Mount Geikie, pronounced like "geeky", is a 3,298-metre (10,820-foot) mountain summit located in Mount Robson Provincial Park in British Columbia, Canada. Situated 28 km (17 mi) southwest of Jasper near the Tonquin Valley, Mount Geikie is the highest peak of The Ramparts in the Canadian Rockies, one of the most beautiful mountain meccas in the world. Its nearest higher peak is Mount Fraser, 8.0 km (5.0 mi) to the southeast, and the Continental Divide lies 3.0 km (1.9 mi) to the east. Mount Geikie is composed of quartzite of the Cambrian period. This rock was pushed east and over the top of younger rock during the Laramide orogeny. The vertical wall of its north face is over 1,500-metre (4,900-foot) high, and has been compared to the other great north faces of the Canadian Rockies such as North Twin, Alberta, and Kitchener.

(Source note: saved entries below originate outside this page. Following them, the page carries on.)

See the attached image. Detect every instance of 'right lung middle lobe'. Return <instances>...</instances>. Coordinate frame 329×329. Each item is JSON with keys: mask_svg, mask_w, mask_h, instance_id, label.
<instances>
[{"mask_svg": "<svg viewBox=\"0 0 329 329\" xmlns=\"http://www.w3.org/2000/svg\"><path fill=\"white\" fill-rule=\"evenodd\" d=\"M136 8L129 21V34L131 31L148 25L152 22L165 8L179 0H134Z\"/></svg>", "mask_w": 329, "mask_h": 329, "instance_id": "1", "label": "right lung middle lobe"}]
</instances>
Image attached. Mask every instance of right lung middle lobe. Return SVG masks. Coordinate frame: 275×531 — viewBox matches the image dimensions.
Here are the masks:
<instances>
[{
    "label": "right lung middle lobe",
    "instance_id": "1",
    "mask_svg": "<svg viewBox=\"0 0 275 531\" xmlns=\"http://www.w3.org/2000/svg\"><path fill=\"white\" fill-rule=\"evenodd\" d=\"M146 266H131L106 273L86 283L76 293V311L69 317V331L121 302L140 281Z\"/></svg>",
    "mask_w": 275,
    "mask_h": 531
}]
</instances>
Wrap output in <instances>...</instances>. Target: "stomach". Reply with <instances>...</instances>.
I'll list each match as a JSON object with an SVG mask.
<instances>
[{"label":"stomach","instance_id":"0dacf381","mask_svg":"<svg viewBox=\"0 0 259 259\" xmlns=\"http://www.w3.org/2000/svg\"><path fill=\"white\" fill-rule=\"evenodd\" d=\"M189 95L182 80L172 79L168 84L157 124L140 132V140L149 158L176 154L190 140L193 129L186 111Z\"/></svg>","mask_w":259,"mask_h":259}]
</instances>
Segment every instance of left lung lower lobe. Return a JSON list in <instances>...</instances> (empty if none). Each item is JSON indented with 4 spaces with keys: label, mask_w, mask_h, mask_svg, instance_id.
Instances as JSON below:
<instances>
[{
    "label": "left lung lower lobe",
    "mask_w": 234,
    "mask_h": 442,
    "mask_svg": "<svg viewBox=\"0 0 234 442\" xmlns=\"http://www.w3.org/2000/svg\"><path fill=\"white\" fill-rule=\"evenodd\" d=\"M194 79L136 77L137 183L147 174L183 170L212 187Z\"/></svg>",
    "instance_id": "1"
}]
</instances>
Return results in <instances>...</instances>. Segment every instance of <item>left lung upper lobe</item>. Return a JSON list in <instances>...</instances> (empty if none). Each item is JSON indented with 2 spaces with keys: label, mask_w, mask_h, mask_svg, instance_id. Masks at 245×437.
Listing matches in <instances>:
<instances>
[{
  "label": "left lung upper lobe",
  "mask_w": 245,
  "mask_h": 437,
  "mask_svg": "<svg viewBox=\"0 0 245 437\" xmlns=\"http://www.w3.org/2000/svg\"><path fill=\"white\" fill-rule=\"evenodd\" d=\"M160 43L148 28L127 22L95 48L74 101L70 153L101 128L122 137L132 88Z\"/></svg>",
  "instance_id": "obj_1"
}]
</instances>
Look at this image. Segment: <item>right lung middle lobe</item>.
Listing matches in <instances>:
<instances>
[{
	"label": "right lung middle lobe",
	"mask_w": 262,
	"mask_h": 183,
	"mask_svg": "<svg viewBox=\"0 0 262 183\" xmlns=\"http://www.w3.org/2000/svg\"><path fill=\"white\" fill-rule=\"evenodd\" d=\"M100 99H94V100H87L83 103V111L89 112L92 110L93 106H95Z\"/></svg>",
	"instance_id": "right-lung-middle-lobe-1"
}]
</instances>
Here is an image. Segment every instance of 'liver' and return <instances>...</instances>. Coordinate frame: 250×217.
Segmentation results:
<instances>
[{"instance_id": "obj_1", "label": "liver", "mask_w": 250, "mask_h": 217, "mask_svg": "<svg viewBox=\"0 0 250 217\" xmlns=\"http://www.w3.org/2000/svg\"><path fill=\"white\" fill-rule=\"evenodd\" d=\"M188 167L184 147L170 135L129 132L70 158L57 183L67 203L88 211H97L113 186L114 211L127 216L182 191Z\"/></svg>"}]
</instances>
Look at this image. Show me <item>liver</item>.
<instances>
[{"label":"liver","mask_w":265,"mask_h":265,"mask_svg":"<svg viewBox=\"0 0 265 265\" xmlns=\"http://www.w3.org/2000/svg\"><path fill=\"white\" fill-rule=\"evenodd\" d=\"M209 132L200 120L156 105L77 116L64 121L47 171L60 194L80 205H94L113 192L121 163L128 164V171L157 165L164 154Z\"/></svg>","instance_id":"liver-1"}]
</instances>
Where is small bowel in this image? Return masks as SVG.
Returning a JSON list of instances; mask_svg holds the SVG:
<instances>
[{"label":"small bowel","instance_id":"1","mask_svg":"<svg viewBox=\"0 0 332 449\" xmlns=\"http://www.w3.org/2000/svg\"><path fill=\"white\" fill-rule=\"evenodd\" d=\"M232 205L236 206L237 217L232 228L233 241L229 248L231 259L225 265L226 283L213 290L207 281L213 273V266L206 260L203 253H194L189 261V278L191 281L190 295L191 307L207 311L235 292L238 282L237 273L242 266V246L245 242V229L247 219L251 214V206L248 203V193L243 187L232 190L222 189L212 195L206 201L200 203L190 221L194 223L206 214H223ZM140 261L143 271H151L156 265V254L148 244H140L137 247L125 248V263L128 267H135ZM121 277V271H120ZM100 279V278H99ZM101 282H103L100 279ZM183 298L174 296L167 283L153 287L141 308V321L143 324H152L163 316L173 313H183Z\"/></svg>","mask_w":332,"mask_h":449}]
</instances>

Mount Geikie was named in 1898 by J. E. McEvoy of the Geological Survey of Canada for Scottish geologist Sir Archibald Geikie (1835–1924), who was the director-general of the British Geological Survey from 1882 to 1901. The mountain was labelled on Arthur O. Wheeler's 1911 topographic map of the Mount Robson area. The mountain's name was officially adopted in 1951 when approved by the Geographical Names Board of Canada.


The first ascent of Mount Geikie was made in 1924 by Val Fynn, M.D. Geddes, and Cyril G. Wates via a southwest route. The first ascent of the north face was accomplished in 1967 by John Hudson and Royal Robbins (class 5.9). Other routes on the north face include the Lowe/Hannibal (class 5.10b) in 1979 by George Lowe and Dean Hannibal, Hesse-Shilling (5.10) by Mark Hesse and Brad Shilling in August 1994, and Honky Tonquin (VI+ 5.10 A3) by Seth Shaw and Scott Simper in July 1999. The first solo ascent of the north face was made in August 2017 by Tony McLane of Canada. The normal climbing route is the Southeast Face (IV, 5.5).


Based on the Köppen climate classification, Mount Geikie is located in a subarctic climate zone with cold, snowy winters, and mild summers. Temperatures can drop below -20 °C with wind chill factors below -30 °C. In terms of favorable weather, July and August present the best months for climbing. However, these months coincide with mosquito season, which requires effective defenses for the days-long approach to reach the mountain. Precipitation runoff from Mount Geikie drains into Geikie Creek and Tonquin Creek, both tributaries and headwaters of the Fraser River.